◆ EXERCISE BRIEF: Print the source text of every item below line for line, without the pictures.

◆ EXCERPTED DATA:
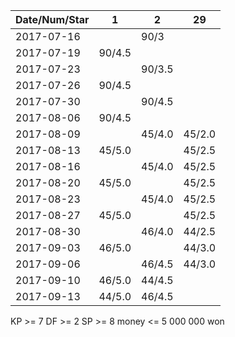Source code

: Date/Num/Star   | 1      | 2      | 29     
----------------|--------|--------|--------
2017-07-16      |        | 90/3   |
2017-07-19      | 90/4.5 |        |
2017-07-23      |        | 90/3.5 |
2017-07-26      | 90/4.5 |        |
2017-07-30      |        | 90/4.5 |
2017-08-06      | 90/4.5 |        |
2017-08-09      |        | 45/4.0 | 45/2.0
2017-08-13      | 45/5.0 |        | 45/2.5
2017-08-16      |        | 45/4.0 | 45/2.5
2017-08-20      | 45/5.0 |        | 45/2.5
2017-08-23      |        | 45/4.0 | 45/2.5
2017-08-27      | 45/5.0 |        | 45/2.5
2017-08-30      |        | 46/4.0 | 44/2.5
2017-09-03      | 46/5.0 |        | 44/3.0
2017-09-06      |        | 46/4.5 | 44/3.0
2017-09-10      | 46/5.0 | 44/4.5 |       
2017-09-13      | 44/5.0 | 46/4.5 |       

KP >= 7
DF >= 2
SP >= 8
money <= 5 000 000 won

◆ TASK OUTPUT:
Source code

: Date/Num/Star   | 1      | 2      | 29     
----------------|--------|--------|--------
2017-07-16      |        | 90/3   |
2017-07-19      | 90/4.5 |        |
2017-07-23      |        | 90/3.5 |
2017-07-26      | 90/4.5 |        |
2017-07-30      |        | 90/4.5 |
2017-08-06      | 90/4.5 |        |
2017-08-09      |        | 45/4.0 | 45/2.0
2017-08-13      | 45/5.0 |        | 45/2.5
2017-08-16      |        | 45/4.0 | 45/2.5
2017-08-20      | 45/5.0 |        | 45/2.5
2017-08-23      |        | 45/4.0 | 45/2.5
2017-08-27      | 45/5.0 |        | 45/2.5
2017-08-30      |        | 46/4.0 | 44/2.5
2017-09-03      | 46/5.0 |        | 44/3.0
2017-09-06      |        | 46/4.5 | 44/3.0
2017-09-10      | 46/5.0 | 44/4.5 |       
2017-09-13      | 44/5.0 | 46/4.5 |       

KP >= 7
DF >= 2
SP >= 8
money <= 5 000 000 won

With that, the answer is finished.